New treatments often cost more than existing healthcare when they’re first introduced. Deciding to use them means accepting that you can do less of the cheaper things that make up the majority of what the NHS does. These decisions always have consequences.
Karl Claxton’s work is important because it brings to life the dry concepts of cost effectiveness thresholds and opportunity costs. It shows that when you decide to move with the cutting edge of medicine, that there’s a price to pay, and with his work, we have one researcher’s views on who’s paying it.
The NHS has always had a choice about whether to use some of its money to adopt new things. It usually does and so the question is how to balance its investments in new and existing treatments and practices.

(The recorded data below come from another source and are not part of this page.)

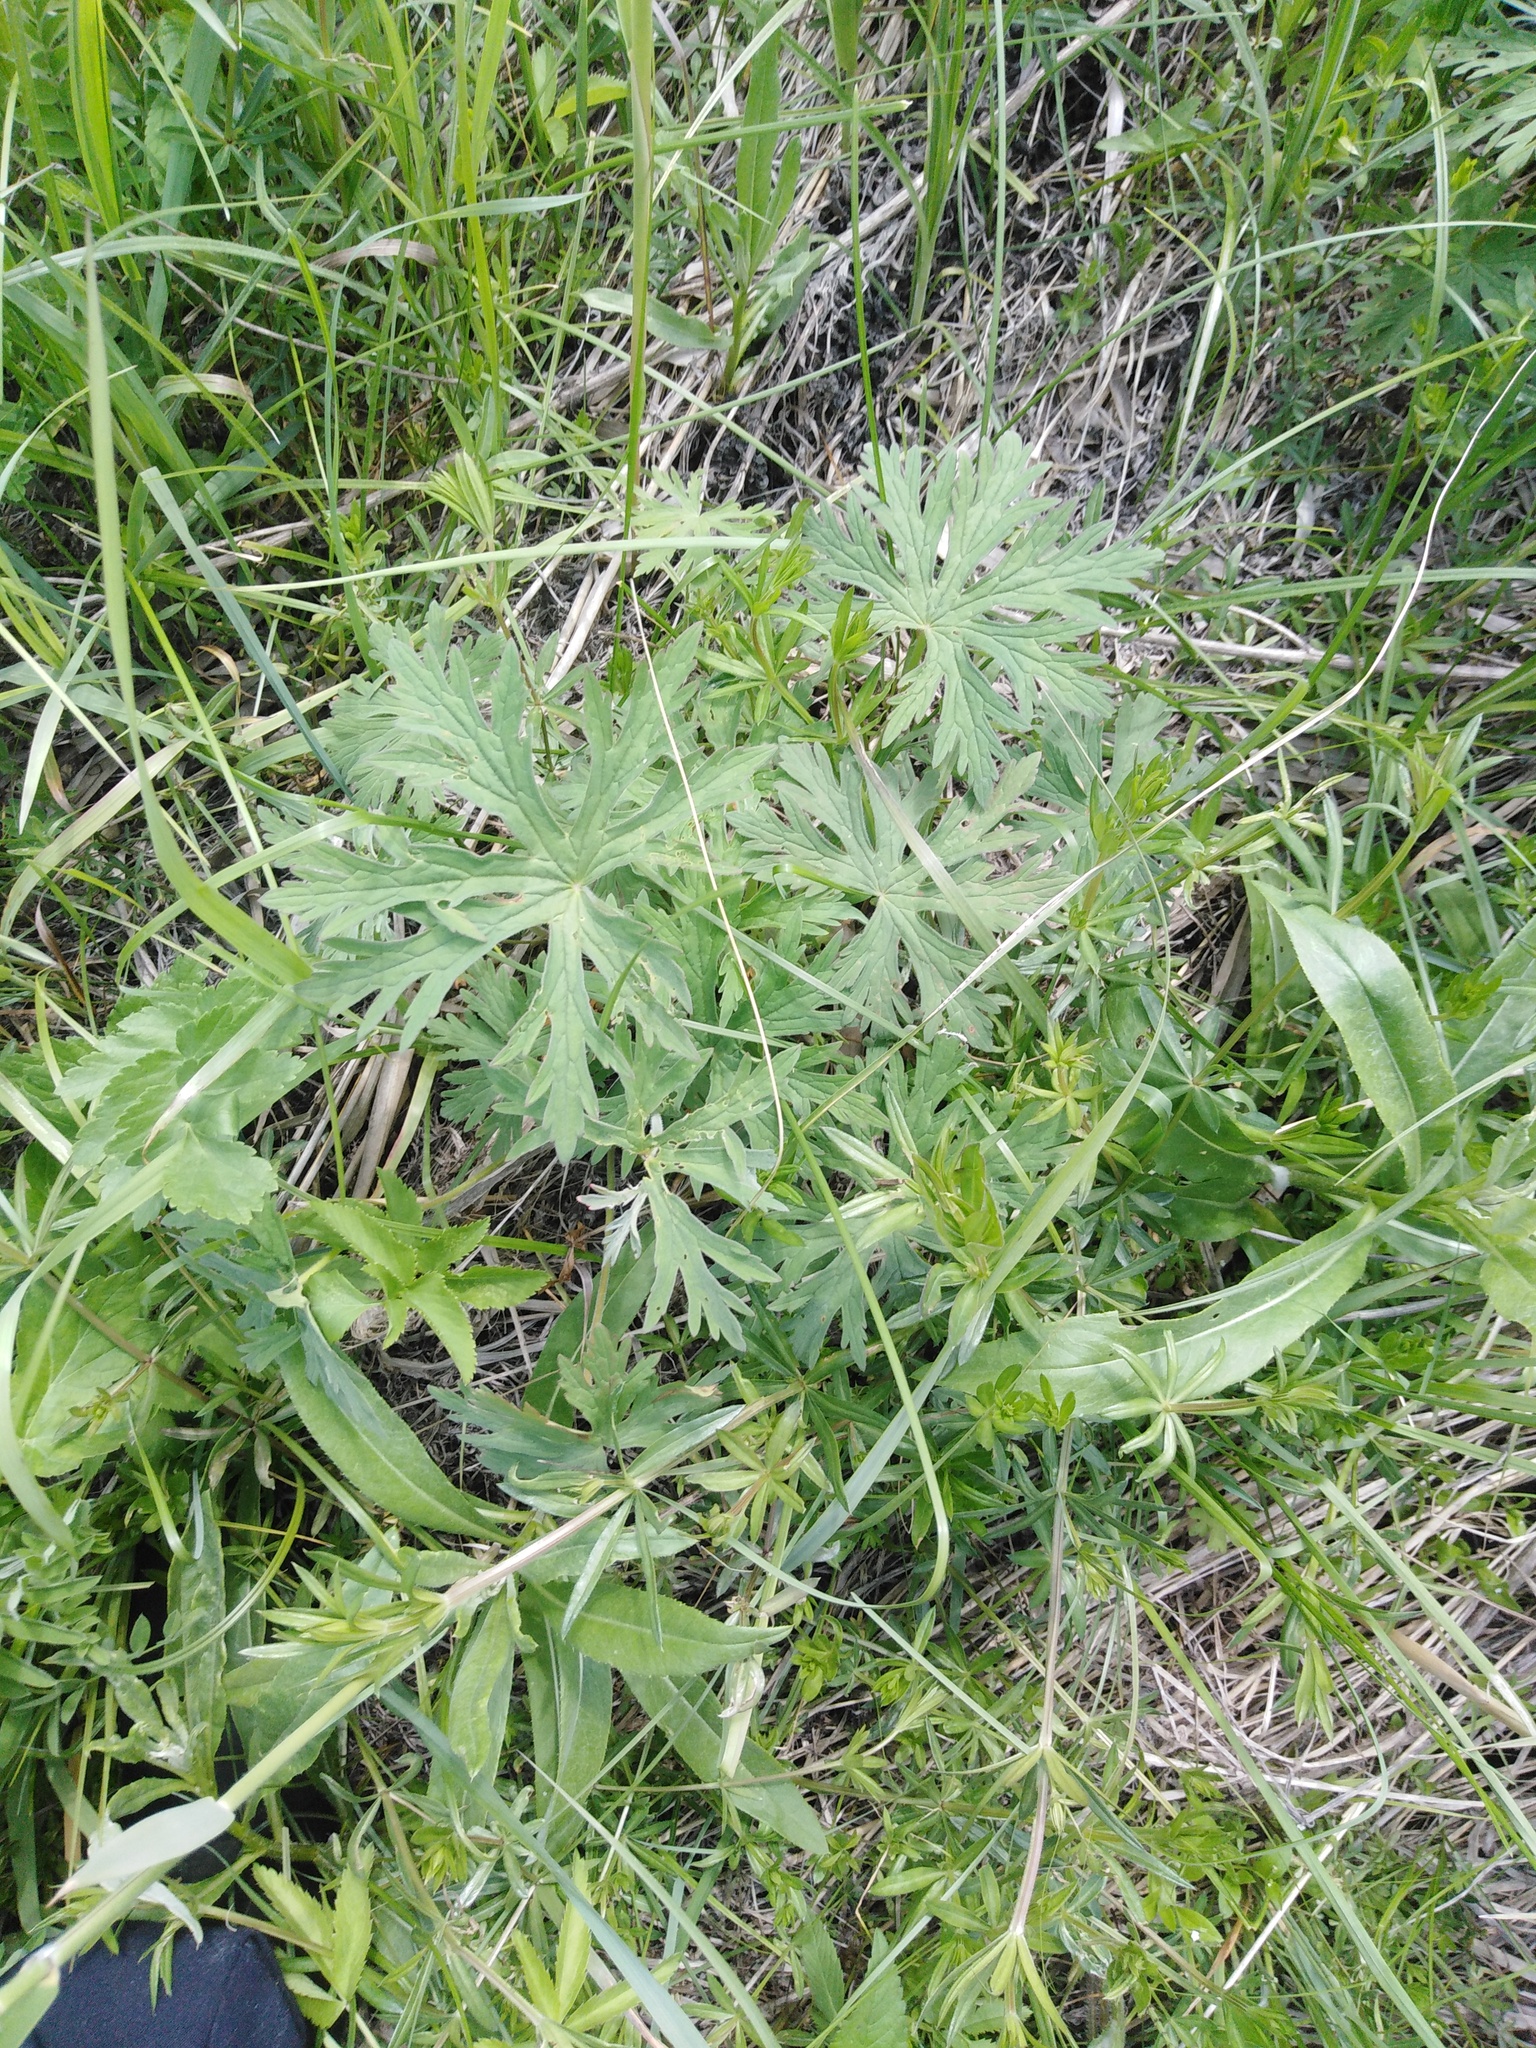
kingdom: Plantae
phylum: Tracheophyta
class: Magnoliopsida
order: Geraniales
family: Geraniaceae
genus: Geranium
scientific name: Geranium pratense
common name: Meadow crane's-bill
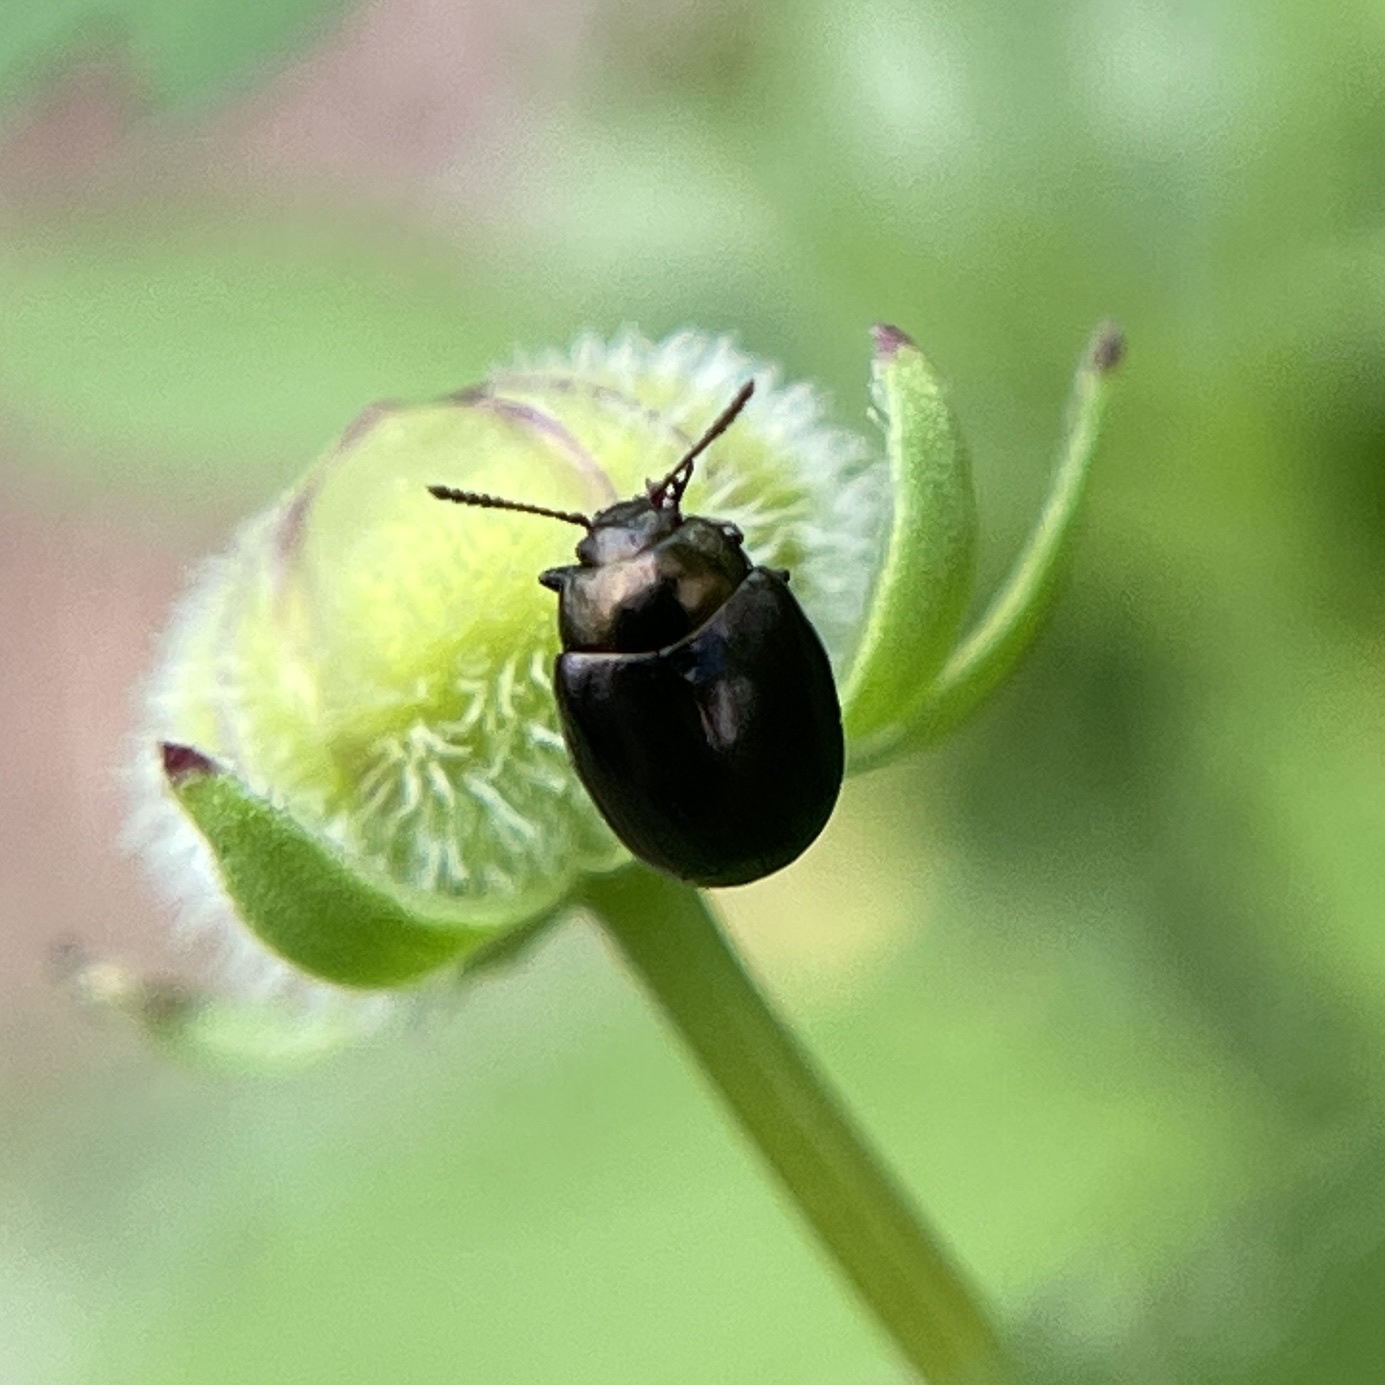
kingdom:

Over the last 16 years, we think we’ve found a balance that reflects what the public expect the NHS to do. Our independent committees use a threshold for recommending treatments of between £20,000 and £30,000 per quality adjusted life year. We think it represents a reasonable compromise between ensuring everyone has fair and equitable access to the NHS and enabling access to new and innovative treatments.
At this threshold, NICE currently recommends 8 out of 10 drugs or other technologies that it appraises, including 6 out of 10 cancer drugs. So we are careful about protecting, as much as we can, the interests of those who don’t benefit from the newest treatments.
Unless you believe that drug companies would be prepared to lower their prices in an unprecedented way, reducing the threshold to £13,000 per QALY would mean the NHS closing the door on most new treatments.
At the other end of the spectrum, we obviously can’t just say yes to anything and everything. We don’t have enough money and anyway, not everything is worth having. And drug companies need the discipline of a critical market to make sure that they recognise that price matters.
Whether we’ve got the balance right is a question for everyone to reflect on; it’s certainly not a decision just to be left to health economists.
And we need to think carefully about what’s being valued. Concentrating only on QALYs means we are in danger of losing sight of other things that people, health systems and the government value very highly. This includes encouraging an innovative UK research base, or perhaps valuing more highly specific treatments that may be the only option for people with certain conditions. These aspects are not captured by the QALY which is why our committees have never used QALYs as the sole determinant in their decisions.
So we need our economists to help us develop new tools that combine all these things. This will help our committees capture the opportunity cost of all the things that are valuable about new technologies. Our methods of appraising drugs continually evolve to do that.
We’ll be studying his work carefully. We can’t change the threshold by ourselves. If there’s a case for doing so, it needs to emerge from a wider debate between the government, NHS England, NICE and others with responsibility for the NHS and with the public who use it and pay for it.